When a Soldier is committing at least a couple years to the Army, it should be a job that they enjoy doing, she said.

"Right now there is a lot of turnover, especially first term," Kirkendall said. "We want them to stay, and we figure if we get them in the right place (MOS), they will stay."

Subsequently, the Army would save a lot of money in recruiting and training.

The two researchers have surveyed 3,000 Soldiers in BCT, advanced individual training and permanent party personnel, from pay grades E-1 through E-6 across the Army, Kirkendall said. They've been to forts Benning, Ga.; Leonard Wood, Mo.; Jackson, S.C.; Riley, Kan.; Drum, N.Y.; and Army posts in Korea.

"We wanted to get a broad range of responses on these survey items to see how well they are represented," she said.

At Fort Sill, trainees filled out anonymous, hard copy Scantron surveys that took about 90 minutes, Nye said. One of the sample questions was, "I would enjoy helping people plan a fitness program." Soldiers responded with a choice of: agree, disagree, strongly agree or strongly disagree. There were no right or wrong answers and respondents were told to be honest and accurate, according to instructions. There were built-in checks in the survey to see if respondents were just penciling in the same response on every question.

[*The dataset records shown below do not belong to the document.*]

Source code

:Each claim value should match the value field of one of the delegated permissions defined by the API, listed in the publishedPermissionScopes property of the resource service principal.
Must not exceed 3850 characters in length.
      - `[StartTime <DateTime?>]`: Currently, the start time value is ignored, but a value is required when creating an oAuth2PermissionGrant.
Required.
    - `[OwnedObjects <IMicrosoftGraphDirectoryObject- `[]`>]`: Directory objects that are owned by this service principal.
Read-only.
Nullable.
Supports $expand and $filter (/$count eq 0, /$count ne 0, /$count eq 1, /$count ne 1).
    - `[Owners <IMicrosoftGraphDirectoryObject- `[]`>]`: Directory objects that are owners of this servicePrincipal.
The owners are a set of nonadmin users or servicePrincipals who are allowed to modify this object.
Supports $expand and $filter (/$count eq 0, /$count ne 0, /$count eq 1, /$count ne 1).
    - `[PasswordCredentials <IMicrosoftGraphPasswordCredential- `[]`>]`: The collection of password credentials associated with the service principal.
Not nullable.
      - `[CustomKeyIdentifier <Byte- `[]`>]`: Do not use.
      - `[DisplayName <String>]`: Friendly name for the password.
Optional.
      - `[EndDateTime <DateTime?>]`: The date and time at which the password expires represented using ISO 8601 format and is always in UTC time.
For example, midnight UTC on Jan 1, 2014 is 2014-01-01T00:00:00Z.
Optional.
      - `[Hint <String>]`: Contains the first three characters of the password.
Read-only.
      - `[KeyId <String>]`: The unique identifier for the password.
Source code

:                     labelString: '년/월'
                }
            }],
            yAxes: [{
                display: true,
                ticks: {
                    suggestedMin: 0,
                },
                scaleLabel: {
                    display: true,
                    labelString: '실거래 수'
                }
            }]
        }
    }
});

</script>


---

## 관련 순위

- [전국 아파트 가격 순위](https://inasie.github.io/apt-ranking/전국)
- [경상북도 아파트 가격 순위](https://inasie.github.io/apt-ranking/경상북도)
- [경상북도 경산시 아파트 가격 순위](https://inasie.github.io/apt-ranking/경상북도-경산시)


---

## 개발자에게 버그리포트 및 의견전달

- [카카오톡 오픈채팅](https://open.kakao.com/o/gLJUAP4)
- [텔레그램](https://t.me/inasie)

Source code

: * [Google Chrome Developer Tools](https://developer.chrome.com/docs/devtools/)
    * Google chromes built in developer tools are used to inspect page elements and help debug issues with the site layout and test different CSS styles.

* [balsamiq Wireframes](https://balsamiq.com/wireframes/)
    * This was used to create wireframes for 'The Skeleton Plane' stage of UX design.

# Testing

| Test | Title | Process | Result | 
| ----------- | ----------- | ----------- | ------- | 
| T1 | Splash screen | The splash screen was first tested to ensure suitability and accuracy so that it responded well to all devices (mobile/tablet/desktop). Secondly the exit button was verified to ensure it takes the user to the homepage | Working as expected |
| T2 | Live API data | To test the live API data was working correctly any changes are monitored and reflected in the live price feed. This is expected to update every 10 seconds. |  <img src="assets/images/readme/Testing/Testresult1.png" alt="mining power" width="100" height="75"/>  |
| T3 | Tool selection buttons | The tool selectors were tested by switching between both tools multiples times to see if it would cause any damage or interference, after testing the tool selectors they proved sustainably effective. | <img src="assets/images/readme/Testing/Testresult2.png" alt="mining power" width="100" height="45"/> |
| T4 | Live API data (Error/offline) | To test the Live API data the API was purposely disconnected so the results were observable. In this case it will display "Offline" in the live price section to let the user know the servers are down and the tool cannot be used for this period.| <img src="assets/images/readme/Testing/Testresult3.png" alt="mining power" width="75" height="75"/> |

"Soldier responses from Fort Sill will be used primarily for initial construct validation," said Kirkendall, "which essentially means that we will test the relationship of our work interest scales with existing work interest scales."

Another assessment being developed is the Tailored Adaptive Personality Assessment System (TAPAS), said Nye. "The TAPAS is a personality measure which gets at some of the non-cognitive characteristics."

TAPAS has been used by the U.S. military during processing of recruits at military entrance processing stations since Sept. 2009, according to the Drasgow website. More than 500,00 recruits have taken 120-item computer adaptive versions of TAPAS measuring 15 personality dimensions.

Other military services have been using surveys to for vocational guidance, Kirkendall said.

The Air Force uses an interest inventory for any potential recruit to look at online, Kirkendall said. The Navy also uses an interest inventory for Sailors who are looking to reclassify into another rate (MOS).

And, similar surveys are used by high school counselors as they advise students on vocations, Nye said.

Implementation of AVID is still three to four years away, Kirkendall said. It will not replace any testing currently used to determine a Soldier's job eligibility, such as the cognitive Armed Services Vocational Aptitude Battery (ASVAB), or the Occupational Physical Assessment Test.

And, the results of a Soldier's AVID will be for their use, and not used by the Army to limit a recruit's options, she said.